Warning: Plot properties not compatible to previous plot! I'going
to create a new figure. 

without ghost correction

rec_ng = calcODF(pf_SantaFe,'RESOLUTION',10*degree,'background',10,'NoGhostCorrection')

plot(rec_ng,'sections',6)
 
rec_ng = ODF  
  crystal symmetry : m-3m
  specimen symmetry: 222
 
  Radially symmetric portion:
    kernel: de la Vallee Poussin, halfwidth 10°
    center: 150 orientations, resolution: 10°
    weight: 1
 
Warning: Plot properties not compatible to previous plot!

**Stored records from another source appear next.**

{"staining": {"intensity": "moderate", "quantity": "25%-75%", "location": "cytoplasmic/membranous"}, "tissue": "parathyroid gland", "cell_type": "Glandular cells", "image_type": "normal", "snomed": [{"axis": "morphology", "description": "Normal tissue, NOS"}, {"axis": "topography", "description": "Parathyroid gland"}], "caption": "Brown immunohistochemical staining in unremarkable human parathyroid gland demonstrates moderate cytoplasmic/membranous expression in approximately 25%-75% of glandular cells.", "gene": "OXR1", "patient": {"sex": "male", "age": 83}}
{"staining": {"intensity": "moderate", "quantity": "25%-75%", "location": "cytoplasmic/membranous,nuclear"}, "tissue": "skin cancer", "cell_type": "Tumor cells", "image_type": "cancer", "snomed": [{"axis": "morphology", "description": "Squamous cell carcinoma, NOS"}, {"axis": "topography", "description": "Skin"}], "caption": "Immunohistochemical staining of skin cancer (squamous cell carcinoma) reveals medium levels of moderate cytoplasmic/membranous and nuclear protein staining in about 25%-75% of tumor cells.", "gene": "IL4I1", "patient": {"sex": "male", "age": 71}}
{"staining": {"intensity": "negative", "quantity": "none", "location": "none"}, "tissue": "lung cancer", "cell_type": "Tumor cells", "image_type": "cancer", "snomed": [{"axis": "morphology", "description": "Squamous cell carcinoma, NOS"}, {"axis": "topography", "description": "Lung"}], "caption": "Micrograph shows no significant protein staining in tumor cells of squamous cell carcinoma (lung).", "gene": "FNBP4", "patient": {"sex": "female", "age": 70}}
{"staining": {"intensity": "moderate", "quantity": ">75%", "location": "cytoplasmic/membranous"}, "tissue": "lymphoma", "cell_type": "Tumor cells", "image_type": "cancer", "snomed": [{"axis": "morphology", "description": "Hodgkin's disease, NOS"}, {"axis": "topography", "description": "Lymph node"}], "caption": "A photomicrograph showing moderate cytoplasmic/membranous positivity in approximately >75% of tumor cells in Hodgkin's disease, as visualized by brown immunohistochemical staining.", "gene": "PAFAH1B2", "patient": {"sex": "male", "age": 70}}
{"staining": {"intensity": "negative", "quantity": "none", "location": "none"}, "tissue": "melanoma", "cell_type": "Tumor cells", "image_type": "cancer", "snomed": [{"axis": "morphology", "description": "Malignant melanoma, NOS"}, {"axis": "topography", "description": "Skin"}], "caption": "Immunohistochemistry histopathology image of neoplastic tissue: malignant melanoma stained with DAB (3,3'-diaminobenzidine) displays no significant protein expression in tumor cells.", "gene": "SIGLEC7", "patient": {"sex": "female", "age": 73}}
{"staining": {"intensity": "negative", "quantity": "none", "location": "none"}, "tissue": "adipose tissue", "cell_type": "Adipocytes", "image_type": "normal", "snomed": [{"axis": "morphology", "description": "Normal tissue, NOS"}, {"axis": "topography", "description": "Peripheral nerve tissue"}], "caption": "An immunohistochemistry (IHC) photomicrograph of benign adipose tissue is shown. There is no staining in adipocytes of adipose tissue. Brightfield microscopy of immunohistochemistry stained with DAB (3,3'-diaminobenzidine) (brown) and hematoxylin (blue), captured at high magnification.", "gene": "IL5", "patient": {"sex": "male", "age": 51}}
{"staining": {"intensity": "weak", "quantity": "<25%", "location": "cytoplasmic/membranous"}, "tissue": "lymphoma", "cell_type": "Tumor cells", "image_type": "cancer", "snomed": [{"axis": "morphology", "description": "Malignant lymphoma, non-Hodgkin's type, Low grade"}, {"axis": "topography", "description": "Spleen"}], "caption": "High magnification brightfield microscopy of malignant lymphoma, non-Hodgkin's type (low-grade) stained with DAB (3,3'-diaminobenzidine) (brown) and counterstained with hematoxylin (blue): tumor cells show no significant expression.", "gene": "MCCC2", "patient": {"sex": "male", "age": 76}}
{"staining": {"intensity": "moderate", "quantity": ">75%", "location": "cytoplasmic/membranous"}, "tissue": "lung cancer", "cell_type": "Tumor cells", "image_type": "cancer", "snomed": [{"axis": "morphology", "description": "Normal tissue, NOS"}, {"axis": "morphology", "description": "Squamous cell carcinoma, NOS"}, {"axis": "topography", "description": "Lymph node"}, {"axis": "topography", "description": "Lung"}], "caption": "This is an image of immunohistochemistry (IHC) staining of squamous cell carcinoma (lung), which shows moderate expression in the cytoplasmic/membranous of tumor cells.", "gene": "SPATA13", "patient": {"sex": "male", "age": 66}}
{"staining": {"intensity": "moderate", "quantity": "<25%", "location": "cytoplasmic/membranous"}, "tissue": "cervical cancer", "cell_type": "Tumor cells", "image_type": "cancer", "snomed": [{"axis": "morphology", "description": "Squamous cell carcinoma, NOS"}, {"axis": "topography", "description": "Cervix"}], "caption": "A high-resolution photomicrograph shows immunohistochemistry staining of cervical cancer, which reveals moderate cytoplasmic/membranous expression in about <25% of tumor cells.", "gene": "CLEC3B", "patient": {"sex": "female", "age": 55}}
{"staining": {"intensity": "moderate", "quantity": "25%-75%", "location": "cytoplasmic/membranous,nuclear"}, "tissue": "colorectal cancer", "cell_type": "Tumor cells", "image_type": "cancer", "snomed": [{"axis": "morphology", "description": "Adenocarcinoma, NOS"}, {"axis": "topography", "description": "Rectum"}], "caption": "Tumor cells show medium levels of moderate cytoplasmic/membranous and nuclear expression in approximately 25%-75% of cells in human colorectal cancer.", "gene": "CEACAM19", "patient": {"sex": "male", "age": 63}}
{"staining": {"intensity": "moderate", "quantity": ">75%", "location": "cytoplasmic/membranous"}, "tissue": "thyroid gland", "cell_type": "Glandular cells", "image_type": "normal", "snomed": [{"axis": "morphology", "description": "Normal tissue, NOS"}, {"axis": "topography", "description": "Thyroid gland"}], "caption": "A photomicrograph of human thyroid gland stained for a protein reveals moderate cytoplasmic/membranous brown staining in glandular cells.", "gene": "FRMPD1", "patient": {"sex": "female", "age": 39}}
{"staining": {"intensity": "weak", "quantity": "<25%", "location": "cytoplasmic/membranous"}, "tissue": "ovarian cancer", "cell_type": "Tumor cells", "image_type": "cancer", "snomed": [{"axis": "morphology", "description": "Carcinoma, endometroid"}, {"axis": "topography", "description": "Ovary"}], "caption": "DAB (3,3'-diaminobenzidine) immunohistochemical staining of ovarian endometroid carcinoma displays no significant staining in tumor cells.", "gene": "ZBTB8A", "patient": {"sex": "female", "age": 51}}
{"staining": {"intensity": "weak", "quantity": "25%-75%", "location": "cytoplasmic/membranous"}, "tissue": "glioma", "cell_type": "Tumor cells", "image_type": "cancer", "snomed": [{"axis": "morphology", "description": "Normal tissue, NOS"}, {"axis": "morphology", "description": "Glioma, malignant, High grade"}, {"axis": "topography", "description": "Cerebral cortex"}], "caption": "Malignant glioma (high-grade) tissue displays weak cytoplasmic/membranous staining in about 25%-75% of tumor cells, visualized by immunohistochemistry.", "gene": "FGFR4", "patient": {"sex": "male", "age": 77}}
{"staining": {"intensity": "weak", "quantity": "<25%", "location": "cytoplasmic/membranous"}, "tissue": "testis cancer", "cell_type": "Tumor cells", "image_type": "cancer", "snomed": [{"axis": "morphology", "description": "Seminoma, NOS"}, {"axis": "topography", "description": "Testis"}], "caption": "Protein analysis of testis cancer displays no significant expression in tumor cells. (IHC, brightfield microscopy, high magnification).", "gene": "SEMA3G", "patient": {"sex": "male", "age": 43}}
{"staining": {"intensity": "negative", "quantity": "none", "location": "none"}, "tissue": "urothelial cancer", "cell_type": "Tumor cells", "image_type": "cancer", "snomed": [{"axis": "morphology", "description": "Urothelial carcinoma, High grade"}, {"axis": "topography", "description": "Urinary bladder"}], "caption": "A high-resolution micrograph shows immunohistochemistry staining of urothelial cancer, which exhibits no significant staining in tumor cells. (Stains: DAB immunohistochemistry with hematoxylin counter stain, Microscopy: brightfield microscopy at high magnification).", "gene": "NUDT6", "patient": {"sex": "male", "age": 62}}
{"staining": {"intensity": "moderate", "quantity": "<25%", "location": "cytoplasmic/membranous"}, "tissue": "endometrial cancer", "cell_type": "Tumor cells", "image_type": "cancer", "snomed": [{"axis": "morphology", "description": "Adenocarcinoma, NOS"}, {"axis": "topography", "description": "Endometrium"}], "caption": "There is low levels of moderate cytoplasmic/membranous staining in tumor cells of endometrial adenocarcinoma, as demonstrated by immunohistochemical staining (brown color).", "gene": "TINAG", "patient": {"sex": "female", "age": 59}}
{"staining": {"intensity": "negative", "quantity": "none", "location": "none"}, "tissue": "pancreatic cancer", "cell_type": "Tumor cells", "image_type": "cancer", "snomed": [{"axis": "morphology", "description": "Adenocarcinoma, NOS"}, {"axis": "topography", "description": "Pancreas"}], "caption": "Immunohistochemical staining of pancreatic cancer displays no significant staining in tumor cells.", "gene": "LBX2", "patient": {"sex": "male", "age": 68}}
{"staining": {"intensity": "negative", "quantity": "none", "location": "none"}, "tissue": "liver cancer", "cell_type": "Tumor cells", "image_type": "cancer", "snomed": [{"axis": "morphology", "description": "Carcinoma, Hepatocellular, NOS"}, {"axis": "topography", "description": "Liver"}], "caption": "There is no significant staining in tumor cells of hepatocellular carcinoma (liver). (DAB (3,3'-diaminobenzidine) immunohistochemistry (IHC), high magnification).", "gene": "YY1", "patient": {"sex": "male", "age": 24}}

I'going
to create a new figure. 

Error Analysis

calcError(pf_SantaFe,rec)
calcError(pf_SantaFe,rec_ng)
progress: 100%
ans =
    0.0202    0.0261    0.0238
progress: 100%
ans =
    0.0358    0.0283    0.0250

Difference plot

plotDiff(pf_SantaFe,rec)
progress: 100%

ODF error

calcError(SantaFe,rec)
calcError(SantaFe,rec_ng)
ans =
    0.0312
ans =
    0.0893

Exercises

3)

a) Load the pole figure data of a quartz specimen from: data/dubna!

b) Inspect the raw data. Are there noticeable problems?

c) Compute an ODF from the pole figure data.

d) Plot some pole figures of that ODF and compare them to the measured pole figures.

e) Compute the RP errors for each pole figure.

f) Plot the difference between the raw data and the calculated pole figures. What do you observe?

g) Remove the erroneous values from the pole figure data and repeat the ODF calculation. How do the RP error change?

h) Vary the number of pole figures used for the ODF calculation. What is the minimum set of pole figures needed to obtain a meaningful ODF?